Scandals shake the National Party
During its 30 years in power, South Africa's ruling National Party has been remarkably free of scandal. Not once, for example, has a high-ranking official been charged with misusing public funds. Last week that image of rectitude was shattered by the release of a 400-page report on an investigation being conducted by one of the country's most respected jurists. Confirming earlier newspaper accounts of widespread abuses in the Department of Information, an agency formerly controlled by one of South Africa's most powerful politicians, Supreme Court Justice Anton Mostert detailed alleged "improper application of taxpayers' money running into millions." Johannesburg's antigovernment Rand Daily Mail has dubbed the affair South Africa's "Watergate." Whether or not that proves to be the case, the judge's disclosures have shaken the six-week-old regime of Prune Minister Pieter W. Botha and could wreck the career of Minister of Plural Relations Cornelius P. Mulder, 53, who had been considered a leading candidate to become Prime Minister some day.

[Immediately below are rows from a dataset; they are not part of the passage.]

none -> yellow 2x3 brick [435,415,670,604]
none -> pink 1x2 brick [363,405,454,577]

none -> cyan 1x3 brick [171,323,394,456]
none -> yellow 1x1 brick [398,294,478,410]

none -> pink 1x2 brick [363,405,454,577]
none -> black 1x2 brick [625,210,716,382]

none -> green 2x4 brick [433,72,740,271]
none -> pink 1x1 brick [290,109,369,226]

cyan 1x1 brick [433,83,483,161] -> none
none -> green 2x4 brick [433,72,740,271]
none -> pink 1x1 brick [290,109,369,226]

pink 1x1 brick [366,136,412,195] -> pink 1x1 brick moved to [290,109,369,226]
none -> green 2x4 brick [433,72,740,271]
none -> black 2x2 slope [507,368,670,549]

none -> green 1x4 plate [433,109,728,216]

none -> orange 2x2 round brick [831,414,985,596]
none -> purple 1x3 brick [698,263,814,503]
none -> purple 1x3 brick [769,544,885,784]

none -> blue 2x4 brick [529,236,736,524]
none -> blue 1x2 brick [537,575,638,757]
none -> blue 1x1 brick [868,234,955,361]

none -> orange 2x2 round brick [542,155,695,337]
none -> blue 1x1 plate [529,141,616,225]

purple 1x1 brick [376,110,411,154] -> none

The alleged misdeeds center on a secret multimillion-dollar slush fund operated by the Department of Information when Mulder was Minister of the Interior and Information under former Prime Minister John Vorster. According to Mostert's report, some of the funds, intended for a covert campaign to secure favorable coverage for South African policies in the foreign and domestic press, were diverted to dubious business ventures and the personal pleasures of departmental officials. The main schemers were identified as the brothers Eschel and Deneys Rhoodie, who until a few months ago served as Secretary and Deputy Secretary, respectively, of the department. Witnesses told Mostert that the Rhoodies had illegally used government funds to subsidize an unprofitable South African newspaper, finance a $6 million movie that flopped at the box office, and traffic in diamonds. In addition, the Daily Mail has charged that the brothers conspired with a right-wing American publisher to try to buy the Washington Star. All of these activities, the press hinted, were known of and approved by Mulderand perhaps other ministers as well.
When the story broke this summer, Vorster transferred control of the department to Foreign Minister Roelof F. ("Pik") Botha. He retired the Rhoodie brothers and ordered the former head of the Bureau of State Security to undertake a probe of the charges. Mostert was named as a one-man commission to look into possible violations of currency controls. After a heated meeting at which Prime Minister Botha urged Mostert to delay releasing the report, the judge declared, "I have endeavored to discover what particular interest of the state is furthered by suppression, albeit temporary, rather than disclosure of the evidence. I find none."